Going back to Penguin however, his success is short-lived, as Fish and Butch waltz back, and are about to exact their revenge. Victor Zsasz interrupts with several of Falcone’s eccentric lady goons however, forcing Fish to flee and escape, while Butch ends up captured. Zsasz refuses to kill Butch however, suggesting that he’ll be put to work for a higher purpose. Regardless of what that is though, I enjoyed seeing Zsasz in action again very much. He’s another of the show’s better-done villains, and is always lots of fun.

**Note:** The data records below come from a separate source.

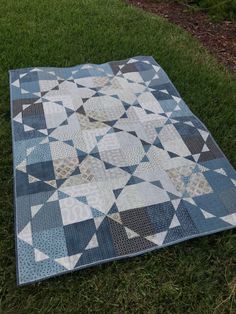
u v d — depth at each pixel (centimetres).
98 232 172
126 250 167
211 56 313
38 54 298
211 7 377
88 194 188
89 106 245
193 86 274
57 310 149
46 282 156
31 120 230
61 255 163
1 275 158
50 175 197
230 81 283
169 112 244
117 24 350
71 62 293
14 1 372
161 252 169
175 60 302
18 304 150
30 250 164
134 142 220
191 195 191
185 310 152
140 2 404
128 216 180
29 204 182
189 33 347
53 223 175
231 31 354
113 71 282
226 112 253
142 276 160
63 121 231
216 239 176
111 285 157
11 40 312
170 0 404
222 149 224
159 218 180
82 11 365
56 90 257
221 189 195
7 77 271
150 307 151
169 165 207
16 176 196
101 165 204
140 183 195
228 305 153
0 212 181
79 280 158
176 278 161
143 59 297
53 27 336
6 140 220
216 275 163
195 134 227
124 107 246
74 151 211
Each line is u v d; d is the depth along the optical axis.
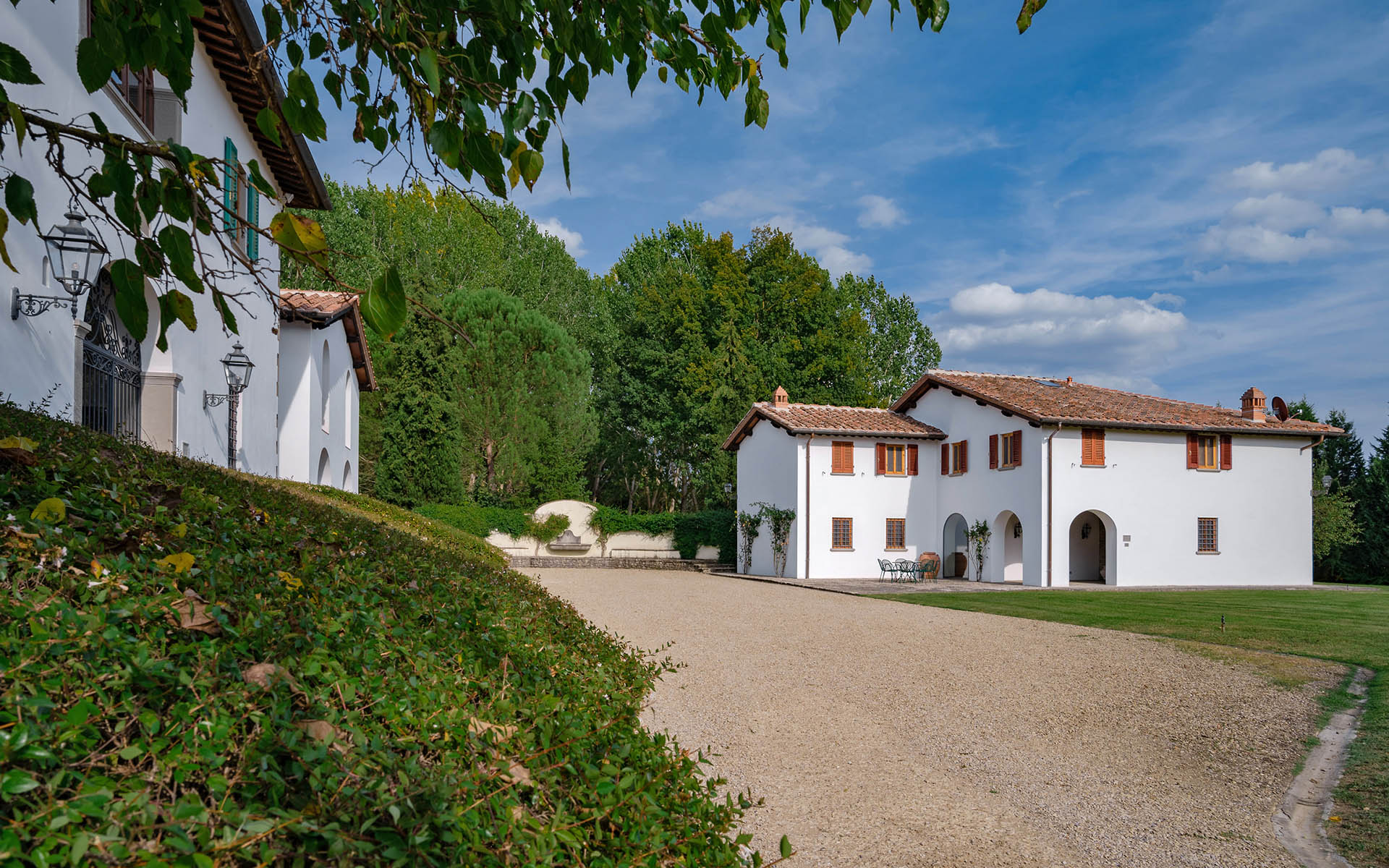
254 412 14.77
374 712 2.35
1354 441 38.84
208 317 12.29
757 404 32.38
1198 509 27.00
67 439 5.61
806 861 4.96
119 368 10.11
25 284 7.57
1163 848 5.19
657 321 43.28
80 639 2.04
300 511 6.81
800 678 10.44
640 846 2.35
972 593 22.02
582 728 2.82
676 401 42.56
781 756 7.21
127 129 9.47
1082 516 30.31
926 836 5.39
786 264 42.28
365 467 37.66
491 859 1.88
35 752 1.49
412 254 40.03
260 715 1.97
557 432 39.41
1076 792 6.29
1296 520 27.89
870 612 17.28
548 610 6.41
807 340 41.75
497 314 37.94
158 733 1.90
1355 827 5.43
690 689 9.69
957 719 8.45
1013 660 11.48
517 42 2.43
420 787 1.86
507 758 2.45
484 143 2.40
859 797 6.16
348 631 2.92
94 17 1.85
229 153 12.38
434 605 4.20
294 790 1.88
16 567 2.63
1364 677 9.97
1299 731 7.79
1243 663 10.92
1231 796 6.16
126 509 3.85
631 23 2.72
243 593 3.07
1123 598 20.25
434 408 34.28
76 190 1.88
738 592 22.61
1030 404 26.95
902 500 30.42
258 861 1.55
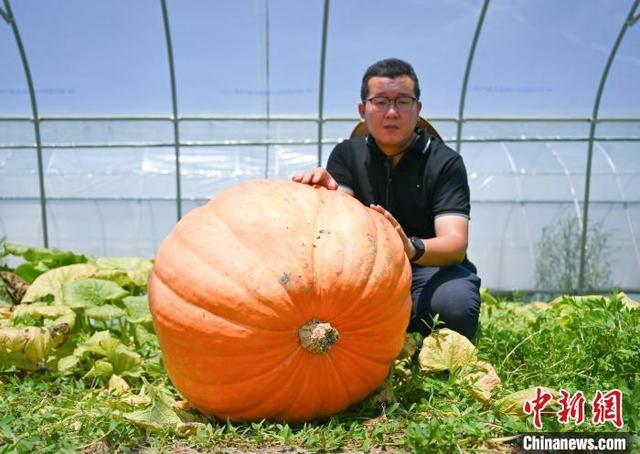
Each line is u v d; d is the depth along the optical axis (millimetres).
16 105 10383
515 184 9875
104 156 10023
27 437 2324
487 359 3180
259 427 2334
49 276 3965
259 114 10773
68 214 9789
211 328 2246
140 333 3545
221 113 10750
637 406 2449
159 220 9891
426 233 3463
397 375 2871
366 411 2611
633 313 3232
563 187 9859
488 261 9820
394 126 3250
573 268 9500
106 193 9859
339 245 2318
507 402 2523
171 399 2854
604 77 8523
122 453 2246
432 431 2150
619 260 9750
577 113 10070
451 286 3104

A lot happened in the somewhat over-stuffed and contrived “Welcome Back, Jim Gordon”, but the episode at least ended on a very intriguing note, with Fish revealing that she is leaving town… to Bullock! Apparently, Fish and Bullock have engaged in a top secret love affair that even the show has hid from viewers, and suddenly, Bullock’s passing affinity for Fish starts to make sense. It’s another great plot development that will be very interesting to see pan out, assuming that the show addresses it before Fish inevitably returns to Gotham City to stir up more trouble.
It’s a lot of “if’s” though. Gotham is incubating plenty of promise that it’s so far mostly failing to tap in 2015 at this point. With a big two-part event episode starting next week however, set to lay the groundwork for Batman nemesis, Scarecrow, here’s hoping that the show starts finding its potential again soon.
Gotham continues to frustrate with story issues and contrivances, but through its struggles, it still lays the groundwork for exciting future plot developments this week.